For the firewall rules, the UDP ports back to the less-restricted LAN are probably the most important set:
Is there a “positive confirmation” way to determine this? I mean, what method do you use to prove that the responses are making it back? I’ve just been trying to enable any packets that I see getting dropped by opnsense – I don’t see any getting dropped now but I’m assuming that they’re all making it through.
What does that look like?
Thanks for your help with this… it’s nice to know someone with a configuration like mine has it working so well. Must be something on my end to fix, I just need to learn how to see it.
Just running homeassistant.components.sonos in debug will show you discovery successes. You’ll see messages like “New <SSDP/zeroconf> discovery” with details on the found speaker(s). You may also find additional clues on what’s failing on you.
Alternatively you can run homeassistant.components.ssdp and homeassistant.components.zeroconf in debug to see the raw discovery messages before they’re passed onto the sonos integration.
Finally, you could always run tcpdump on the opnsense box itself. For example, something like this to verify SSDP responses:
$ tcpdump -enXi <lan_interface_name> 'udp and ((src <ip_of_ha> and dst port 1900) or (dst <ip_of_ha> and src <ip_of_speaker> and portrange 32768-60999))'
This will listen for SSDP multicast/broadcast messages and their responses. You should see multicast (239.255.255.250:1900) and broadcast (255.255.255.255:1900) discovery packets sent out with “ssdp:discover” in the payload and then many responses back from the speaker. If you’re not seeing responses back, check your firewall rules again.
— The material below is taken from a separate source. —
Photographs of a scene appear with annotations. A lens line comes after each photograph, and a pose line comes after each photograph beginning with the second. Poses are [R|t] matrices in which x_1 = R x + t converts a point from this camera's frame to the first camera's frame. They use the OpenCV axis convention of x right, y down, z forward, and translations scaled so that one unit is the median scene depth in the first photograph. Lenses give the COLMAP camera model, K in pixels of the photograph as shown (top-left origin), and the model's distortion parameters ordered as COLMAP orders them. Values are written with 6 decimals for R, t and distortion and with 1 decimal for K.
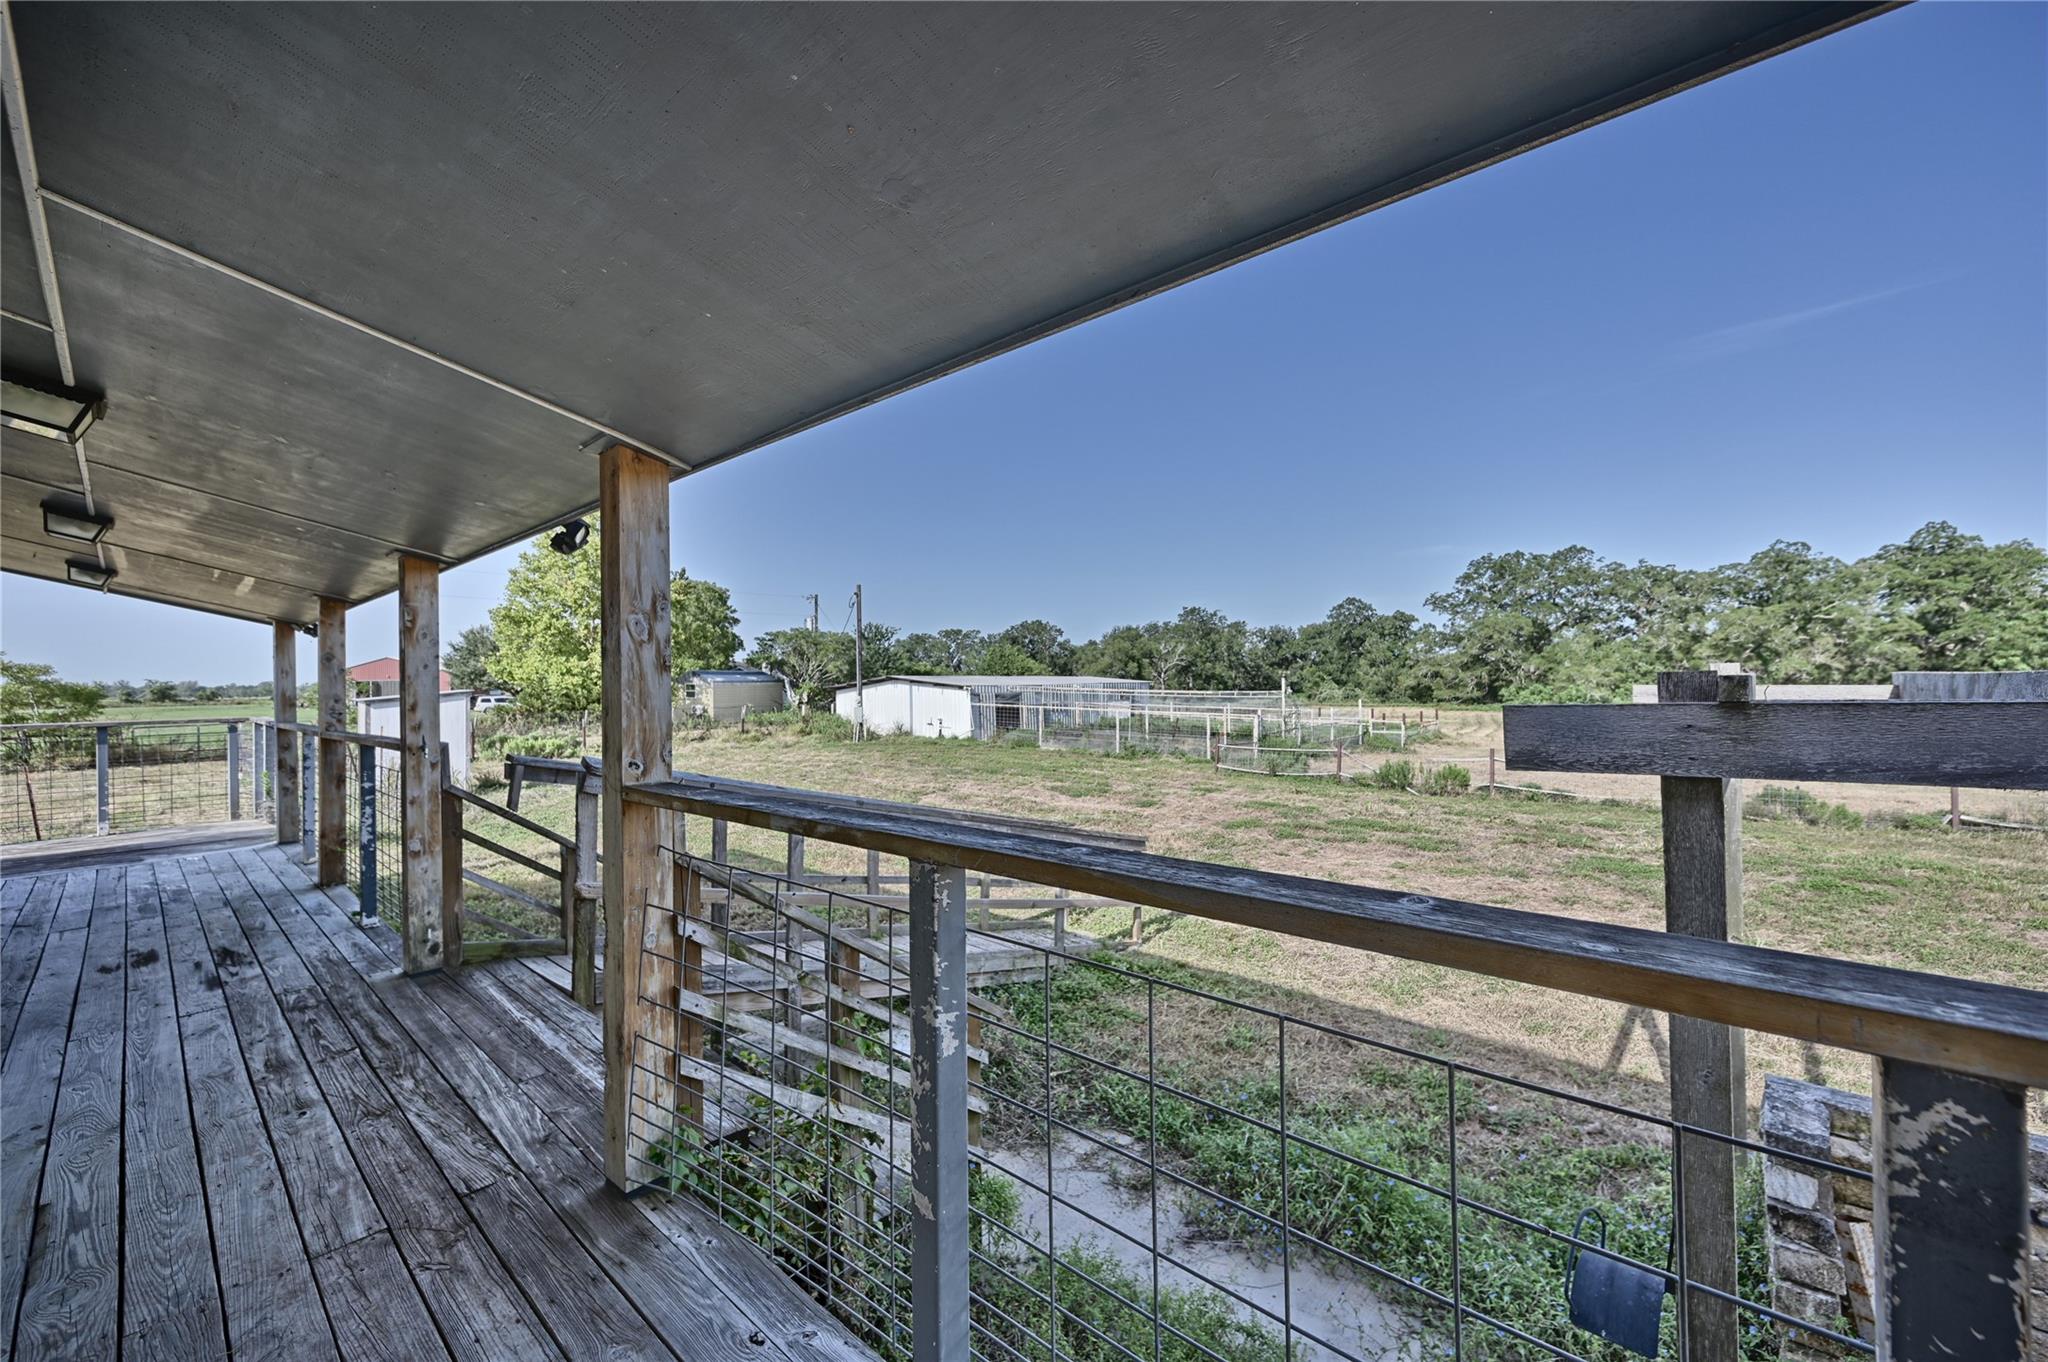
lens RADIAL K [[693.6, 0, 1024.0], [0, 693.6, 681.0], [0, 0, 1]] dist [0.000404, 0.000003]
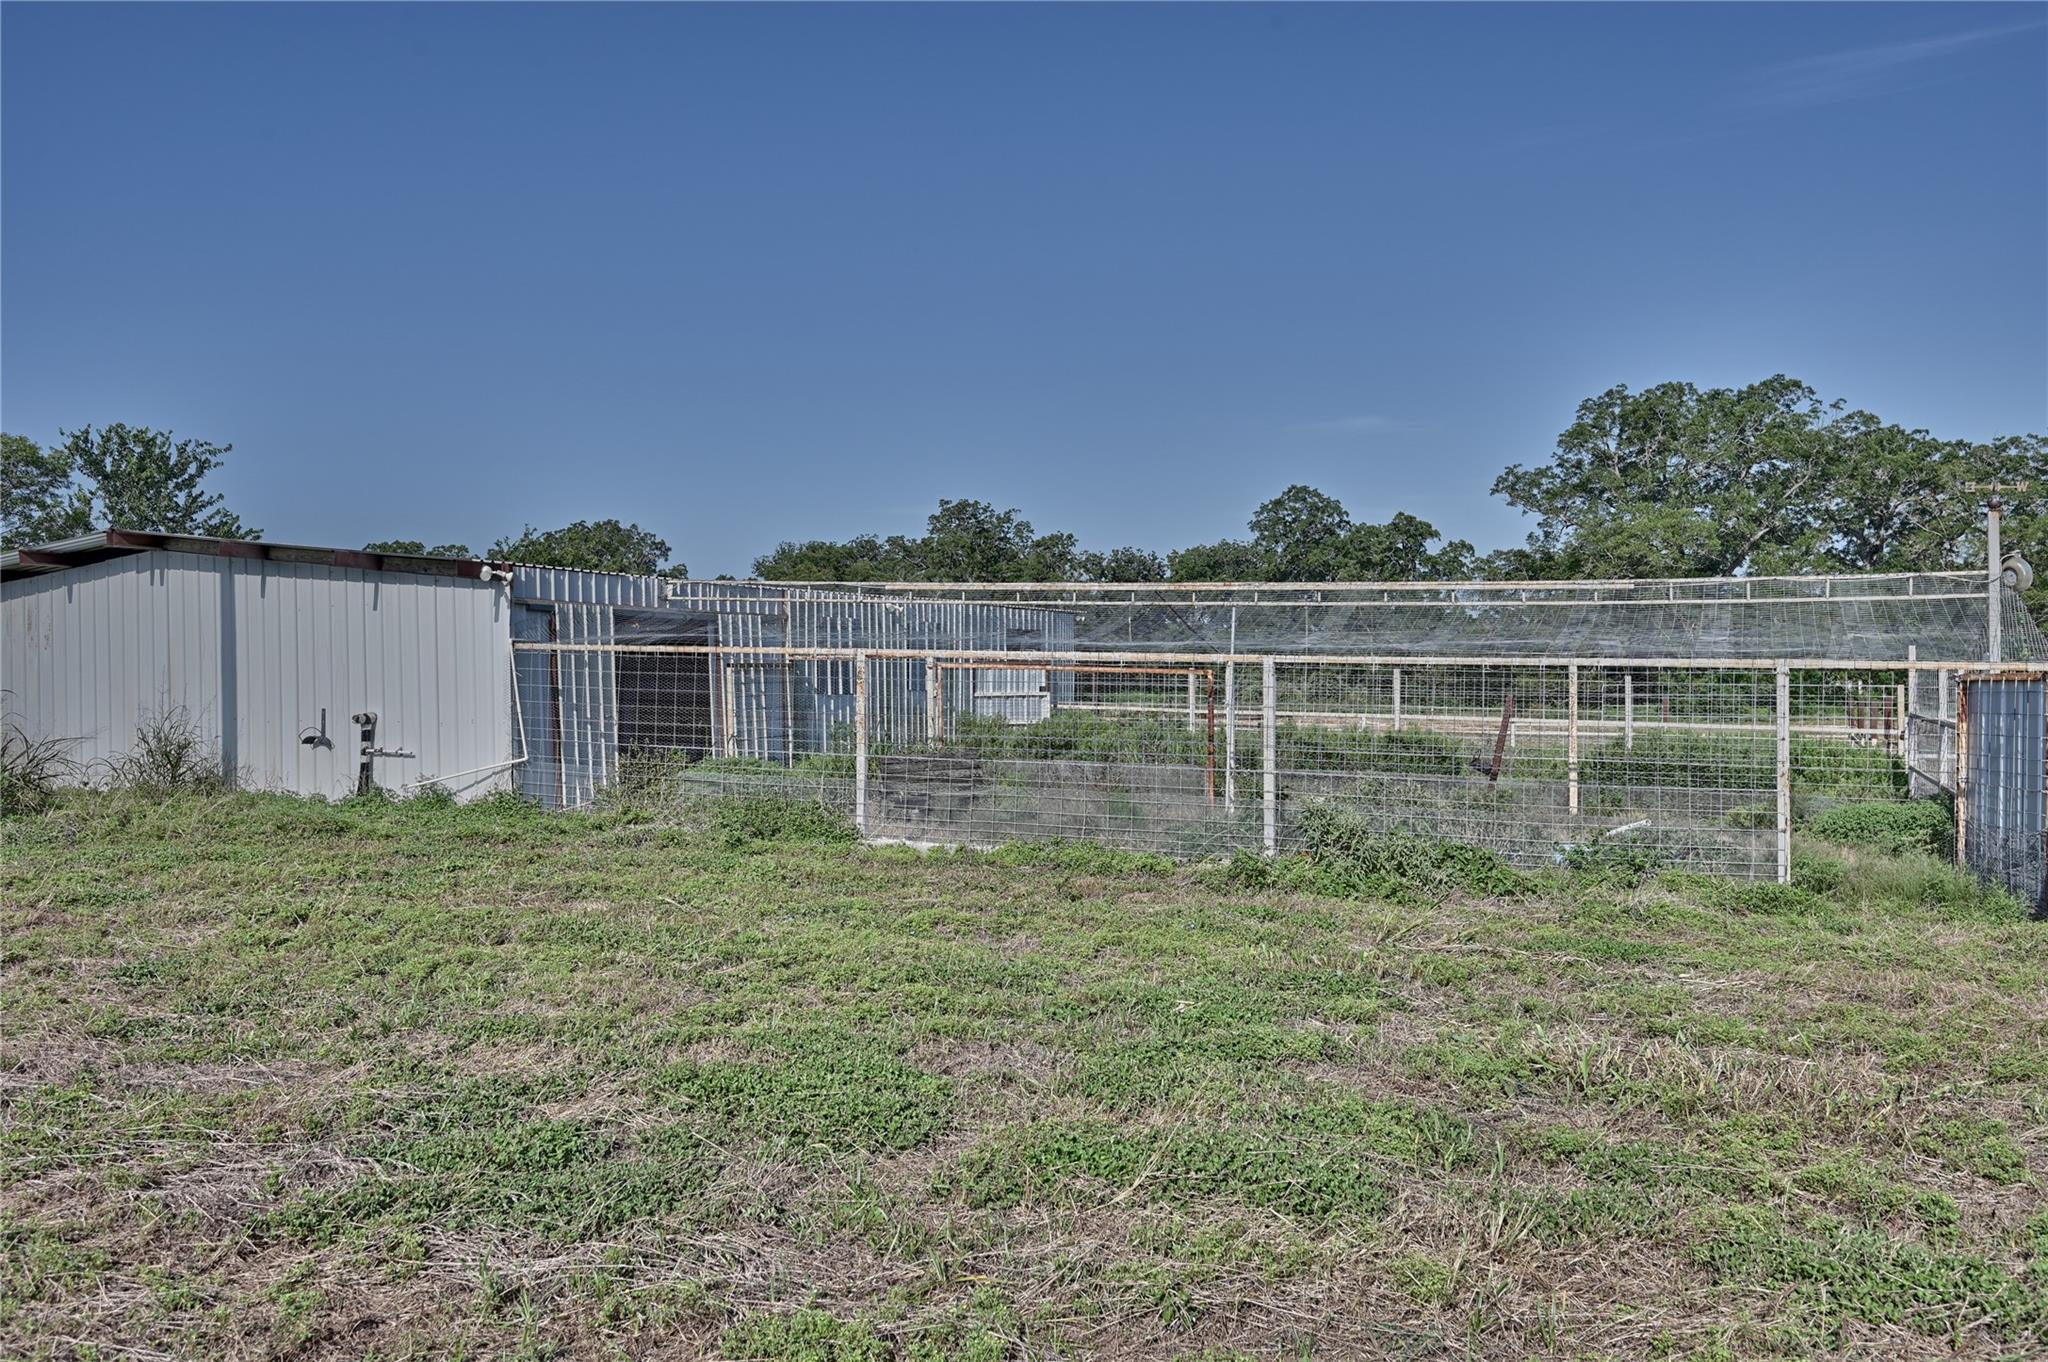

Thank you very much @jjlawren, I really want to do this and I’m sorry but you’re going to have to dumb it down a little… Is there some page that describes how to “run homeassistant.components.sonos in debug”? I’m not sure what that means.
Wow, thanks for all this direction/detail. So, when I use the tcpdump command it shows me several ssdp:discover packets are sent. Looks like I get two discover packets every minute or so but the speaker doesn’t respond until 2-6 pairs of them have been sent (about every 2-6 minutes). When the speaker responds I get 22 packets back, is that normal? I’m guessing I should be seeing as many responses as I see discover requests, right?
I checked my rules and I have nearly identical line to the one you shared, here’s mine:
Not necessarily. Are you on the 13.3 Sonos firmware (latest)? Sonos made a couple changes to discovery in that release which caused problems for some people. There are a couple fixes slated for 2021.10 which will be released later this week. You could also test the current beta to get those fixes a bit earlier.
I can’t tell which hosts/ports you’re allowing from the screenshot, but try to match what I shared above.
That looks correct. However, I have an additional relay for mDNS:
enabled: checked
Relay Port: 5353
Relay Interfaces: HA_interface and Sonos_interface
Broadcast Address: 224.0.0.251
Source Address: 1.1.1.1
instance ID: 3
Use TTL for ID: unchecked
Description: mDNS
I just checked and I am on 13.3. I’ll give it a try when 2021.10 comes out.
This is what I’ve currently got configured, it’s broader than your list:
I probably don’t need all of those… I’d cut it back if I could get it to work, lol.
Yeah, I have the same mDNS settings too; it works great with ESPHome.
@jjlawren I’m now on 2021.10.5 and I tried turning removing the manual-forcing of the Sonos devices in my configuration, removed the integration, and restart HA. When I try to re-install the integration I get this:
Sorry, I missed your response last week. I imagine there must be something else in the isolated subnet setup which is causing this, but it’s hard to guess exactly what that could be.
You could validate it’s related to this by moving a speaker to the same subnet as your HA box to see if it’s reliably discovered and its availability remains stable.